::: Excerpt :::

Re: [PATCH] builtin/pack-objects.c: introduce `pack.extraCruftTips`

Derrick Stolee <derrickstolee@xxxxxxxxxx> · Wed, 26 Apr 2023 06:52:26 -0400

On 4/25/2023 5:25 PM, Taylor Blau wrote:
> On Tue, Apr 25, 2023 at 03:42:51PM -0400, Derrick Stolee wrote:
>> On 4/20/2023 1:27 PM, Taylor Blau wrote:

>>> The implementation is straightforward: after determining the set of
>>> objects to pack into the cruft pack (either by calling
>>> `enumerate_cruft_objects()` or `enumerate_and_traverse_cruft_objects()`)
>>> we figure out if there are any program(s) we need to consult in order to
>>> determine if there are any objects which we need to "rescue". We then
>>> add those as tips to another reachability traversal, marking every
>>> object along the way as cruft (and thus retaining it in the cruft pack).
>>
>> I initially wondered why we would need a second walk, and I _think_
>> one reason is that we don't want to update the mtimes for these
>> objects as if they were reachable. The next point about the reachable
>> pack is also critical.
> 
> Their mtimes might be updated during that second walk, but the key point
> is that we want to rescue any objects that the extra tips might reach
> (but aren't listed themselves in the output of one of the hooks).

::: Available records :::

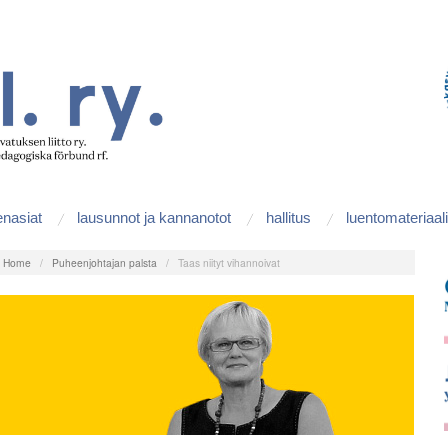
enasiat
lausunnot ja kannanotot
hallitus
luentomateriaali
:
Home
/
Puheenjohtajan palsta
/
Taas niityt vihannoivat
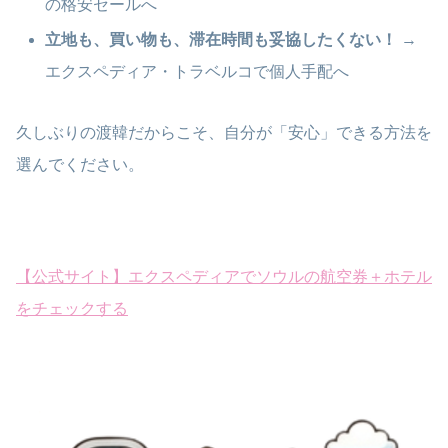
の格安セールへ
立地も、買い物も、滞在時間も妥協したくない！
→
エクスペディア・トラベルコで個人手配へ
久しぶりの渡韓だからこそ、自分が「安心」できる方法を
選んでください。
【公式サイト】エクスペディアでソウルの航空券＋ホテル
をチェックする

:::

- **Exercise instructions**
1) Reproduce the passage of the patch discussion starting at "On 4/25/2023 5:25" and ending at "the cruft pack).".
2) Write out all the records again with "Home" renamed to "Main page", changing nothing else and leaving out the pictures.

- **Answers for this exercise**
1)
On 4/25/2023 5:25 PM, Taylor Blau wrote:
> On Tue, Apr 25, 2023 at 03:42:51PM -0400, Derrick Stolee wrote:
>> On 4/20/2023 1:27 PM, Taylor Blau wrote:

>>> The implementation is straightforward: after determining the set of
>>> objects to pack into the cruft pack (either by calling
>>> `enumerate_cruft_objects()` or `enumerate_and_traverse_cruft_objects()`)
>>> we figure out if there are any program(s) we need to consult in order to
>>> determine if there are any objects which we need to "rescue". We then
>>> add those as tips to another reachability traversal, marking every
>>> object along the way as cruft (and thus retaining it in the cruft pack).

2)
enasiat
lausunnot ja kannanotot
hallitus
luentomateriaali
:
Main page
/
Puheenjohtajan palsta
/
Taas niityt vihannoivat
の格安セールへ
立地も、買い物も、滞在時間も妥協したくない！
→
エクスペディア・トラベルコで個人手配へ
久しぶりの渡韓だからこそ、自分が「安心」できる方法を
選んでください。
【公式サイト】エクスペディアでソウルの航空券＋ホテル
をチェックする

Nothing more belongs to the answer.